Using Presto’s Hive connector you want to create a new table in a directory that already exists, in an s3 bucket that already exists that you have full read/write access to.  But Presto tells you the directory isn’t a directory! 

In this example you have already created your target directory myDir using the AWS s3 console, in a bucket called myBucket.  But attempts to create the customer table in that directory fail:

presto> CREATE TABLE hive.customer ( customer_id bigint, email varchar(64) ) 
WITH ( external_location = 's3a://myBucket/myDir/' , format = 'PARQUET' );

Query 20210104_110546_00015_mhsym failed: External location must be a directory

The issue here is not immediately obvious. The problem is that directories created using the S3 console cannot be used by Presto+Hive connector.

The workaround is:

1) first remove the problematic target directory (myDir in this example)

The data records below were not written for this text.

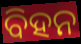
ବିହନ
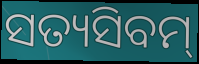
ସତ୍ୟସିବମ୍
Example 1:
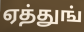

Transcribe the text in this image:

ஏத்துங்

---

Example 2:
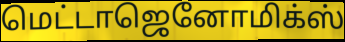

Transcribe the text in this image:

மெட்டாஜெனோமிக்ஸ்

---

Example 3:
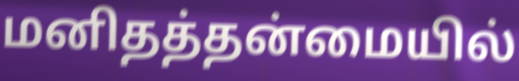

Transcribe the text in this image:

மனிதத்தன்மையில்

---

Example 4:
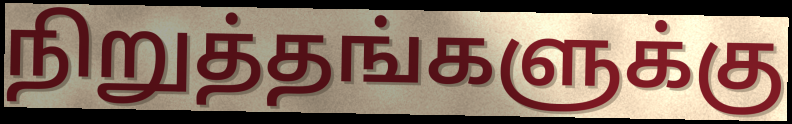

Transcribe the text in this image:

நிறுத்தங்களுக்கு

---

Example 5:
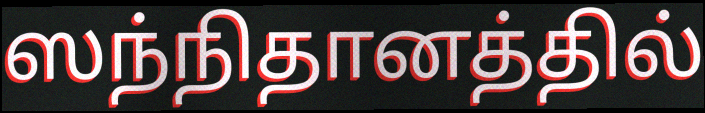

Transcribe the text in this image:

ஸந்நிதானத்தில்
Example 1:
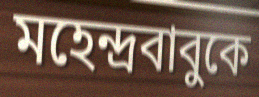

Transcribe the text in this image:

মহেন্দ্রবাবুকে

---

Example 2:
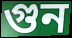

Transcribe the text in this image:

গুন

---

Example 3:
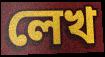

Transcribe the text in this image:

লেখ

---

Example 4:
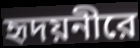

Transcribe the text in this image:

হৃদয়নীরে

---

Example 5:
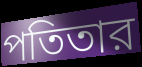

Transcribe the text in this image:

পতিতার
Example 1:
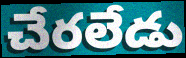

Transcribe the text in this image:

చేరలేడు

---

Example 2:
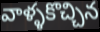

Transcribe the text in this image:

వాళ్ళకొచ్చిన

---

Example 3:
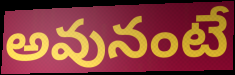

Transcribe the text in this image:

అవునంటే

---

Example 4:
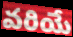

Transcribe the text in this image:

వరియే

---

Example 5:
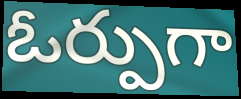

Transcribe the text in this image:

ఓర్పుగా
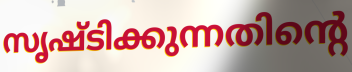
സൃഷ്ടിക്കുന്നതിന്റെ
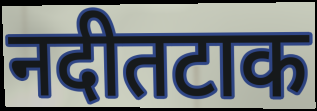
नदीतटाक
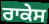
ਰਾਕੇਸ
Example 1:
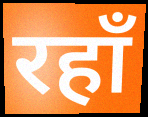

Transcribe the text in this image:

रहाँ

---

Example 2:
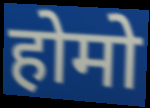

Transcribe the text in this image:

होमो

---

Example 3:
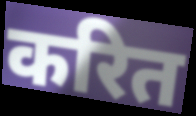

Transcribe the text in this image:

करित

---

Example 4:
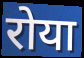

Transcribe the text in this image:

रोया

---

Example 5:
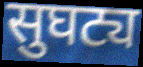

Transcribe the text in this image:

सुघट्य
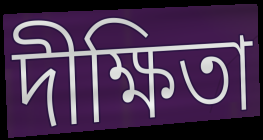
দীক্ষিতা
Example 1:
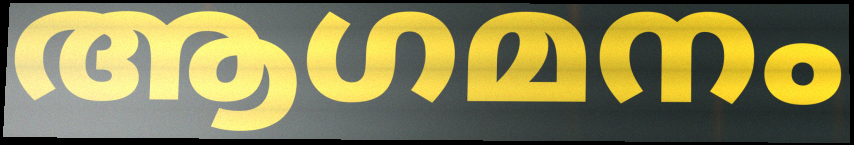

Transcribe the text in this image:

ആഗമനം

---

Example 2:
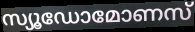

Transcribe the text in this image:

സ്യൂഡോമോണസ്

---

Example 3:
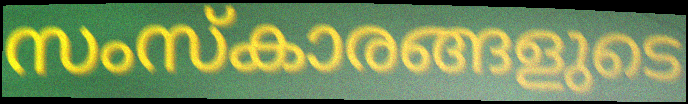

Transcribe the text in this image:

സംസ്കാരങ്ങളുടെ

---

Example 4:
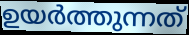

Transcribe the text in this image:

ഉയർത്തുന്നത്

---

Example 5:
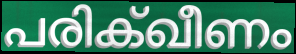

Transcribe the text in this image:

പരിക്ഖീണം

2) use the aws command line tool to create the new myDir target directory, using a cp (copy) command and any file – dummyfile in this example..  

3) Subsequent write attempts – like a CREATE TABLE – will then work:

--Make a new 'customer' target dir 
$ aws s3 cp dummyfile "s3://myBucket/myDir/dummyfile"

--Now CREATE TABLE works fine
presto> CREATE TABLE hive.customer ( customer_id bigint, email varchar(64) )
 WITH ( external_location = 's3a://myBucket/myDir/' , format = 'PARQUET' );
CREATE TABLE

Don’t forget to delete the dummy file.

The reason this happens is because S3 is not a regular file system, it is a key-value store, and directories are not really directories at all. 

More details about this issue and why it happens can be found at: https://github.com/prestodb/presto/issues/8939.
The above should help you resolve any further Query failed: External location must be a directory errors you encounter.